Son van déborde de disques d'enregistrements de musique et de culture gitane...

Le bagage d'Ange, c'est la philosophie gitane. Les gitans ne vivent que dans le présent, ils n'ont pas de passé car ils n'ont pas voulu. Et ils n'ont pas de futur car ils n'en veulent pas.

Le personnage est dans le présent. Tout comme le film qui, à une exception près, n'a jamais recours au flashback... autre façon de préserver la part de mystère d'Ange.

À partir du moment où on commence à décrire un personnage en voulant révéler son passé, on entre dans le classicisme.

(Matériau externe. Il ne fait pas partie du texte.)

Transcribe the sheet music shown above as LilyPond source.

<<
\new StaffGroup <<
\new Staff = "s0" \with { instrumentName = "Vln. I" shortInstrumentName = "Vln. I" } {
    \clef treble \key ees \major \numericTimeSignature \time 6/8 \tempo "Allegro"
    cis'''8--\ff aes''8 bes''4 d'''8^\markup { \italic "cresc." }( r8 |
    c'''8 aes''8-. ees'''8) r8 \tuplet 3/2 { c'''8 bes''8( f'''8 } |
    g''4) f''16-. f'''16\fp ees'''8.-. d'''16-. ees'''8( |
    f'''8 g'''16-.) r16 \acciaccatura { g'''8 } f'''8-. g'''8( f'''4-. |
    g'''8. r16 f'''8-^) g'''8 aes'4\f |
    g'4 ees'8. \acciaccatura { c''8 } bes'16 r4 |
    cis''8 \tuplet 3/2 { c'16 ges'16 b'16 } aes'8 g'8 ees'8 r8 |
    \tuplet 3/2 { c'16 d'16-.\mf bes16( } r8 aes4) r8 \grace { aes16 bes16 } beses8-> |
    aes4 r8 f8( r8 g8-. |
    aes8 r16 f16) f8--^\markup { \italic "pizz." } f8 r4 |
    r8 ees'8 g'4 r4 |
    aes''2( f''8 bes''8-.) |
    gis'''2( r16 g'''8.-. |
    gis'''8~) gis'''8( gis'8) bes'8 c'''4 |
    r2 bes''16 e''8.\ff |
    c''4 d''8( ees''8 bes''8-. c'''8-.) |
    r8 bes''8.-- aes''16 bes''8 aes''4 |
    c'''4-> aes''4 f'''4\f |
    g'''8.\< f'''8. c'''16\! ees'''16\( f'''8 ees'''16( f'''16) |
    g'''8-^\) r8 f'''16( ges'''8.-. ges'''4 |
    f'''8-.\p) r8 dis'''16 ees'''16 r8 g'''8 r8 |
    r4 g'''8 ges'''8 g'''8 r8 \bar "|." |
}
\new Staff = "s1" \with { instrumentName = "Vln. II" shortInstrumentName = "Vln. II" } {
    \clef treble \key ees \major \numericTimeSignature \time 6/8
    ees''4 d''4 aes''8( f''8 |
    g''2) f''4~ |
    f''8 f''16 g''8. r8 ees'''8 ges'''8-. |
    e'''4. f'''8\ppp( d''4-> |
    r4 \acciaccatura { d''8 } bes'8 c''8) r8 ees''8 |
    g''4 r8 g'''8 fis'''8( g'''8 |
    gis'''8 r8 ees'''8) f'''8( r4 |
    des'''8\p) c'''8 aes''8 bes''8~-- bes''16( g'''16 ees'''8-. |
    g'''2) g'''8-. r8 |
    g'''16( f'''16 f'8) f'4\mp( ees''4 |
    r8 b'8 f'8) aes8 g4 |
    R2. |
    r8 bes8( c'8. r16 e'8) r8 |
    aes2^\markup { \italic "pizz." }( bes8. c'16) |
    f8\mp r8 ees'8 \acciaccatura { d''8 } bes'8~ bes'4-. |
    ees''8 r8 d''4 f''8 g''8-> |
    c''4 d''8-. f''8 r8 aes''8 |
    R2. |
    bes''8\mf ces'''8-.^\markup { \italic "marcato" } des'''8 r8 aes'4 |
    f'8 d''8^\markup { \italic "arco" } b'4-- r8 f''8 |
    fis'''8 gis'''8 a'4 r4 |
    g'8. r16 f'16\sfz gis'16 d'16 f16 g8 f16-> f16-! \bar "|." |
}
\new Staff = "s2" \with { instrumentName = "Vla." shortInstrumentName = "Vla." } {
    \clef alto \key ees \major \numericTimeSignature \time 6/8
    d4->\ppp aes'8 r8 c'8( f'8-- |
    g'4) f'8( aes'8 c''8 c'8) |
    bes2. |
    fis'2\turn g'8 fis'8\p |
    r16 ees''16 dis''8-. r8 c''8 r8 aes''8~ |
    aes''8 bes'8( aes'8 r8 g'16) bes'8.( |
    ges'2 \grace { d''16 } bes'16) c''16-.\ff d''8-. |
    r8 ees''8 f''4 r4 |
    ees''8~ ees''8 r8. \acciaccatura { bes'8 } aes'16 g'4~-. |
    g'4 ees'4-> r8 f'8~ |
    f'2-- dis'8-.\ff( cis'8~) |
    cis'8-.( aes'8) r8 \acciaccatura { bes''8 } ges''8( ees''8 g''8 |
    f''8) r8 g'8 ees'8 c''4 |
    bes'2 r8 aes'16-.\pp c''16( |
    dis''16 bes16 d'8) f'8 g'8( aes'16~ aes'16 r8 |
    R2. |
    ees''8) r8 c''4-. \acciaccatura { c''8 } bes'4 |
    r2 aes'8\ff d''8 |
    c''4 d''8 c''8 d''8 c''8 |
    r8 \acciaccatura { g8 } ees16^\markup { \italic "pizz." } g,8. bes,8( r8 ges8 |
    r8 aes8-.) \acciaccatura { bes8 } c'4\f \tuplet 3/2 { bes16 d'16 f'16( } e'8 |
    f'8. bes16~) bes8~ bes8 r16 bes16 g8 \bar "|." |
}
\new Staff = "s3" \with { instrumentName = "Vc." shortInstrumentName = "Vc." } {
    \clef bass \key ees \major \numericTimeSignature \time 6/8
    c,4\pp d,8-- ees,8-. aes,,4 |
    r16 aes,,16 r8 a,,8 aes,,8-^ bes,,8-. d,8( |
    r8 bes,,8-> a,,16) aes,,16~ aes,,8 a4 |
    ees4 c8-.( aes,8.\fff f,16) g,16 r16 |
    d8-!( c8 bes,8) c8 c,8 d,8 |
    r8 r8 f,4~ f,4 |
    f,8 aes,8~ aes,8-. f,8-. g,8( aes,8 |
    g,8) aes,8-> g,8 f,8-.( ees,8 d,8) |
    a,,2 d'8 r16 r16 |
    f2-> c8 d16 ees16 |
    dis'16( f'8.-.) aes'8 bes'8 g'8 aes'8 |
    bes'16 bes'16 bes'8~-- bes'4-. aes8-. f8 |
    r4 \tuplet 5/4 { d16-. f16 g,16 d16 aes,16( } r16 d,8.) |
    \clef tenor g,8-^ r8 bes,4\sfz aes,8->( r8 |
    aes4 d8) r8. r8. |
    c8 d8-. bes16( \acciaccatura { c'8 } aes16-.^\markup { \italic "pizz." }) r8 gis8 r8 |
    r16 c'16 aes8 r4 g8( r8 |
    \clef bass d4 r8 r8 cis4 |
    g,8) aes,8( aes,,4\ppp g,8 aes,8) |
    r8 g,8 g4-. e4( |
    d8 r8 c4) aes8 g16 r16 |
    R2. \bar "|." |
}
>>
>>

Ce qui était ce que je ne voulais surtout pas faire. Avoir recours au flashback, c'était ne plus être dans la vie, ne plus être dans la fête ou dans l'amour de la vie. C'était être dans le malheur et dans les catastrophes. Cela brisait mon ambition de faire un film comme on trace un trait. Je voulais que l'on soit face à une radiographie. Que l'on puisse voir tout son passé à travers lui, mais sans rien dire.

Ange est un musicologue cherchant le contretemps.

Le contretemps c'est toute la musique. La gitane d'abord, mais aussi le rock, le jazz et toute la musique orientale et arabe. Le contretemps c'est comme quelqu'un qui se lève quand tout le monde est à genoux. C'est ce moment-là que cherche Ange

À ses côtés voyage sa fille, Solea.

Elle est discrète comme lui. Mais face à son silence, elle cherche à lui tirer les vers du nez par rapport à sa naissance. Donc elle s'invite chez lui dans son van, elle n'a pas d'autre moyen que de faire ça. Et elle décide de faire la route avec lui pour savoir d'où elle vient, quelle est sa vie et celle de son père.

Dans votre film, les musiques arrivent, percutent puis repartent presque aussitôt.

C'est exactement cela. Et c'est vraiment la spécificité de mon film. Je n'ai jamais fait cela auparavant. Normalement, la musique, on s'assoit pour l'écouter pendant 15 secondes, 5 minutes. Pas ici. Ce sont des bouffées d'émotion. Elles ne sont pas là pour décrire une situation qui est en train de se faire. Ce serait trop facile. Elles rebondissent sur ce qui se joue à l'écran.